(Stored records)

....................

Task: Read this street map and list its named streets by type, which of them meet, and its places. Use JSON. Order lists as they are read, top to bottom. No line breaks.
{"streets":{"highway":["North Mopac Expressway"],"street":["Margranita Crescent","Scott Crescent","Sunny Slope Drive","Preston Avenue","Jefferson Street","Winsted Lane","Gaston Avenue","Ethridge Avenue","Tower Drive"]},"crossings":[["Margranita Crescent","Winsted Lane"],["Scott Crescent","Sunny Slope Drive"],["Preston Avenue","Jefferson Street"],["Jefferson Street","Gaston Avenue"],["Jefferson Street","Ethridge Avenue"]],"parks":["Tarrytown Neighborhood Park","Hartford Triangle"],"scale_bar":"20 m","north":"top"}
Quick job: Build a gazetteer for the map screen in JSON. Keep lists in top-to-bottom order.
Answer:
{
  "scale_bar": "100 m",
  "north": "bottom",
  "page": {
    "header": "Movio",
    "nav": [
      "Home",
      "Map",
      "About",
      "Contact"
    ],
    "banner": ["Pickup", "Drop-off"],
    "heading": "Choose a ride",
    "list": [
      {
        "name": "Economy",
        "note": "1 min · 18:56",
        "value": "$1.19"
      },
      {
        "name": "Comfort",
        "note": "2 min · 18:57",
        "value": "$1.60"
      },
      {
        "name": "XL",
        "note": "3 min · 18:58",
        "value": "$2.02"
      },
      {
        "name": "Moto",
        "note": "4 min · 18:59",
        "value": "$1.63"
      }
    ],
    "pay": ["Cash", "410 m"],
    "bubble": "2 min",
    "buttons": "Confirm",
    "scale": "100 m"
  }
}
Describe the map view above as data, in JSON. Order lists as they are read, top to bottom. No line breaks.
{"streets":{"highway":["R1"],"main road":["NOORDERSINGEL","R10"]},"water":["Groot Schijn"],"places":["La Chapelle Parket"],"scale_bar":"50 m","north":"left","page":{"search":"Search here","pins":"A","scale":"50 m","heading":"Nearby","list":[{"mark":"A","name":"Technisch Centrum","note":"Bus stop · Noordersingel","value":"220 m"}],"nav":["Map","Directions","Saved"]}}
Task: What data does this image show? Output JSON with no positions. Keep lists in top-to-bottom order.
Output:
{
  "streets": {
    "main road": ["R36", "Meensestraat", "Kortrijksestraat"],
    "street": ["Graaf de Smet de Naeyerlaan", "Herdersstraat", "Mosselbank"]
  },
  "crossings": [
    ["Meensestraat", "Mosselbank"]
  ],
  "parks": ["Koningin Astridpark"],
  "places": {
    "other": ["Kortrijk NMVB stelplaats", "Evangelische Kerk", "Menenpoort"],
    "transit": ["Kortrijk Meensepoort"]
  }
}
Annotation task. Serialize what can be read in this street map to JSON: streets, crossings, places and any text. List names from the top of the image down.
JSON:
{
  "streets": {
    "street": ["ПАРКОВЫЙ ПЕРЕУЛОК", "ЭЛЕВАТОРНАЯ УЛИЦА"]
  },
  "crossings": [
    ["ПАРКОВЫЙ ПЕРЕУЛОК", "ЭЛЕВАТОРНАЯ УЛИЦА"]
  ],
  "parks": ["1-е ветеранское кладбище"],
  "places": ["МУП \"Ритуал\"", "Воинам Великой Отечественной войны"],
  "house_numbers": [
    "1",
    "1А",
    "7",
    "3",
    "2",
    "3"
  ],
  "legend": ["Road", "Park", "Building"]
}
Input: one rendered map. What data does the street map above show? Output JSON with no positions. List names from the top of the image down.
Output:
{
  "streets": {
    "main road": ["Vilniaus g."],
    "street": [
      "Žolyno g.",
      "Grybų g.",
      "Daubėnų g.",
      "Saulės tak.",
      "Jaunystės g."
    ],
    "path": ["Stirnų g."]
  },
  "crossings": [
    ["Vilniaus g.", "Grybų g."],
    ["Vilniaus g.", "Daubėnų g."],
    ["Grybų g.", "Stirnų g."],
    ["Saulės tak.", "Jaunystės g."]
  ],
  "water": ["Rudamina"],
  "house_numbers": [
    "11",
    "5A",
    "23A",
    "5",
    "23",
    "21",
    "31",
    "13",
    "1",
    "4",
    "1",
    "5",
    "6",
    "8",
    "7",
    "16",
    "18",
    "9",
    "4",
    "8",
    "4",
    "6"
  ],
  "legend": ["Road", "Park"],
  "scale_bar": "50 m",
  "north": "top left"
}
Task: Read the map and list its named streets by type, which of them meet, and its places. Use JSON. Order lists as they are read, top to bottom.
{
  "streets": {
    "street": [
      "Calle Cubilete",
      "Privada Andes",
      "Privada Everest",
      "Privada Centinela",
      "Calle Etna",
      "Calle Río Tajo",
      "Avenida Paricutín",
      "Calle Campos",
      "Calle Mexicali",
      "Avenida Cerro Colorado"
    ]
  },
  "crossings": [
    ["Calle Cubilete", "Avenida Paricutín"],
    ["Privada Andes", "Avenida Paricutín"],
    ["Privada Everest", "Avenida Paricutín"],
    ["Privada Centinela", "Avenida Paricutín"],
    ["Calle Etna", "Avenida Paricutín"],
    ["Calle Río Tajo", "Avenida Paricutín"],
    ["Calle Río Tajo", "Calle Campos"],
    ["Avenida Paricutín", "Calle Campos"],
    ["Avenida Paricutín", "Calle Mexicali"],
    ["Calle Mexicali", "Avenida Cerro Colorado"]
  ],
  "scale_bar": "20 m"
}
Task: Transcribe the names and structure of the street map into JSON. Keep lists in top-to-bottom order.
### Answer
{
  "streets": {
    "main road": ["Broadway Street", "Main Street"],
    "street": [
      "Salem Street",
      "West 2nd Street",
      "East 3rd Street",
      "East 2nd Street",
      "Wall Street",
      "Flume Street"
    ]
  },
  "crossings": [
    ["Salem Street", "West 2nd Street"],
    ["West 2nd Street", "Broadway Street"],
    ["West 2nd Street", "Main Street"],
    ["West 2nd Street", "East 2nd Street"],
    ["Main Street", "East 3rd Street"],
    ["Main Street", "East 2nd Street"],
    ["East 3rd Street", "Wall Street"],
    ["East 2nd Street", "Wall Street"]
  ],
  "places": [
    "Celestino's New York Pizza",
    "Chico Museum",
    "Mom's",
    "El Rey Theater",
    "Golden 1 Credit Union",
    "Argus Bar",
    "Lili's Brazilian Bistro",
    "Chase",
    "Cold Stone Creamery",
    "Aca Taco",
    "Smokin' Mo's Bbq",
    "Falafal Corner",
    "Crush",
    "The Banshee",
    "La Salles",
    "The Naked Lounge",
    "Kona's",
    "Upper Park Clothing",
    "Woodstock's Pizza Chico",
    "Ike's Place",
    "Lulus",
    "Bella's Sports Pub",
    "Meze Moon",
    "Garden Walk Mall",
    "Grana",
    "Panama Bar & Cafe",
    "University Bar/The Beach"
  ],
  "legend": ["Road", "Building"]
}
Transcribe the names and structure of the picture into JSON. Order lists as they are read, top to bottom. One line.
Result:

....................

EXERCISE DIRECTIONS:
Transcribe each line of the data exactly, skipping none.

WRITTEN SOLUTION:
Task: Read this street map and list its named streets by type, which of them meet, and its places. Use JSON. Order lists as they are read, top to bottom. No line breaks.
{"streets":{"highway":["North Mopac Expressway"],"street":["Margranita Crescent","Scott Crescent","Sunny Slope Drive","Preston Avenue","Jefferson Street","Winsted Lane","Gaston Avenue","Ethridge Avenue","Tower Drive"]},"crossings":[["Margranita Crescent","Winsted Lane"],["Scott Crescent","Sunny Slope Drive"],["Preston Avenue","Jefferson Street"],["Jefferson Street","Gaston Avenue"],["Jefferson Street","Ethridge Avenue"]],"parks":["Tarrytown Neighborhood Park","Hartford Triangle"],"scale_bar":"20 m","north":"top"}
Quick job: Build a gazetteer for the map screen in JSON. Keep lists in top-to-bottom order.
Answer:
{
  "scale_bar": "100 m",
  "north": "bottom",
  "page": {
    "header": "Movio",
    "nav": [
      "Home",
      "Map",
      "About",
      "Contact"
    ],
    "banner": ["Pickup", "Drop-off"],
    "heading": "Choose a ride",
    "list": [
      {
        "name": "Economy",
        "note": "1 min · 18:56",
        "value": "$1.19"
      },
      {
        "name": "Comfort",
        "note": "2 min · 18:57",
        "value": "$1.60"
      },
      {
        "name": "XL",
        "note": "3 min · 18:58",
        "value": "$2.02"
      },
      {
        "name": "Moto",
        "note": "4 min · 18:59",
        "value": "$1.63"
      }
    ],
    "pay": ["Cash", "410 m"],
    "bubble": "2 min",
    "buttons": "Confirm",
    "scale": "100 m"
  }
}
Describe the map view above as data, in JSON. Order lists as they are read, top to bottom. No line breaks.
{"streets":{"highway":["R1"],"main road":["NOORDERSINGEL","R10"]},"water":["Groot Schijn"],"places":["La Chapelle Parket"],"scale_bar":"50 m","north":"left","page":{"search":"Search here","pins":"A","scale":"50 m","heading":"Nearby","list":[{"mark":"A","name":"Technisch Centrum","note":"Bus stop · Noordersingel","value":"220 m"}],"nav":["Map","Directions","Saved"]}}
Task: What data does this image show? Output JSON with no positions. Keep lists in top-to-bottom order.
Output:
{
  "streets": {
    "main road": ["R36", "Meensestraat", "Kortrijksestraat"],
    "street": ["Graaf de Smet de Naeyerlaan", "Herdersstraat", "Mosselbank"]
  },
  "crossings": [
    ["Meensestraat", "Mosselbank"]
  ],
  "parks": ["Koningin Astridpark"],
  "places": {
    "other": ["Kortrijk NMVB stelplaats", "Evangelische Kerk", "Menenpoort"],
    "transit": ["Kortrijk Meensepoort"]
  }
}
Annotation task. Serialize what can be read in this street map to JSON: streets, crossings, places and any text. List names from the top of the image down.
JSON:
{
  "streets": {
    "street": ["ПАРКОВЫЙ ПЕРЕУЛОК", "ЭЛЕВАТОРНАЯ УЛИЦА"]
  },
  "crossings": [
    ["ПАРКОВЫЙ ПЕРЕУЛОК", "ЭЛЕВАТОРНАЯ УЛИЦА"]
  ],
  "parks": ["1-е ветеранское кладбище"],
  "places": ["МУП \"Ритуал\"", "Воинам Великой Отечественной войны"],
  "house_numbers": [
    "1",
    "1А",
    "7",
    "3",
    "2",
    "3"
  ],
  "legend": ["Road", "Park", "Building"]
}
Input: one rendered map. What data does the street map above show? Output JSON with no positions. List names from the top of the image down.
Output:
{
  "streets": {
    "main road": ["Vilniaus g."],
    "street": [
      "Žolyno g.",
      "Grybų g.",
      "Daubėnų g.",
      "Saulės tak.",
      "Jaunystės g."
    ],
    "path": ["Stirnų g."]
  },
  "crossings": [
    ["Vilniaus g.", "Grybų g."],
    ["Vilniaus g.", "Daubėnų g."],
    ["Grybų g.", "Stirnų g."],
    ["Saulės tak.", "Jaunystės g."]
  ],
  "water": ["Rudamina"],
  "house_numbers": [
    "11",
    "5A",
    "23A",
    "5",
    "23",
    "21",
    "31",
    "13",
    "1",
    "4",
    "1",
    "5",
    "6",
    "8",
    "7",
    "16",
    "18",
    "9",
    "4",
    "8",
    "4",
    "6"
  ],
  "legend": ["Road", "Park"],
  "scale_bar": "50 m",
  "north": "top left"
}
Task: Read the map and list its named streets by type, which of them meet, and its places. Use JSON. Order lists as they are read, top to bottom.
{
  "streets": {
    "street": [
      "Calle Cubilete",
      "Privada Andes",
      "Privada Everest",
      "Privada Centinela",
      "Calle Etna",
      "Calle Río Tajo",
      "Avenida Paricutín",
      "Calle Campos",
      "Calle Mexicali",
      "Avenida Cerro Colorado"
    ]
  },
  "crossings": [
    ["Calle Cubilete", "Avenida Paricutín"],
    ["Privada Andes", "Avenida Paricutín"],
    ["Privada Everest", "Avenida Paricutín"],
    ["Privada Centinela", "Avenida Paricutín"],
    ["Calle Etna", "Avenida Paricutín"],
    ["Calle Río Tajo", "Avenida Paricutín"],
    ["Calle Río Tajo", "Calle Campos"],
    ["Avenida Paricutín", "Calle Campos"],
    ["Avenida Paricutín", "Calle Mexicali"],
    ["Calle Mexicali", "Avenida Cerro Colorado"]
  ],
  "scale_bar": "20 m"
}
Task: Transcribe the names and structure of the street map into JSON. Keep lists in top-to-bottom order.
### Answer
{
  "streets": {
    "main road": ["Broadway Street", "Main Street"],
    "street": [
      "Salem Street",
      "West 2nd Street",
      "East 3rd Street",
      "East 2nd Street",
      "Wall Street",
      "Flume Street"
    ]
  },
  "crossings": [
    ["Salem Street", "West 2nd Street"],
    ["West 2nd Street", "Broadway Street"],
    ["West 2nd Street", "Main Street"],
    ["West 2nd Street", "East 2nd Street"],
    ["Main Street", "East 3rd Street"],
    ["Main Street", "East 2nd Street"],
    ["East 3rd Street", "Wall Street"],
    ["East 2nd Street", "Wall Street"]
  ],
  "places": [
    "Celestino's New York Pizza",
    "Chico Museum",
    "Mom's",
    "El Rey Theater",
    "Golden 1 Credit Union",
    "Argus Bar",
    "Lili's Brazilian Bistro",
    "Chase",
    "Cold Stone Creamery",
    "Aca Taco",
    "Smokin' Mo's Bbq",
    "Falafal Corner",
    "Crush",
    "The Banshee",
    "La Salles",
    "The Naked Lounge",
    "Kona's",
    "Upper Park Clothing",
    "Woodstock's Pizza Chico",
    "Ike's Place",
    "Lulus",
    "Bella's Sports Pub",
    "Meze Moon",
    "Garden Walk Mall",
    "Grana",
    "Panama Bar & Cafe",
    "University Bar/The Beach"
  ],
  "legend": ["Road", "Building"]
}
Transcribe the names and structure of the picture into JSON. Order lists as they are read, top to bottom. One line.
Result:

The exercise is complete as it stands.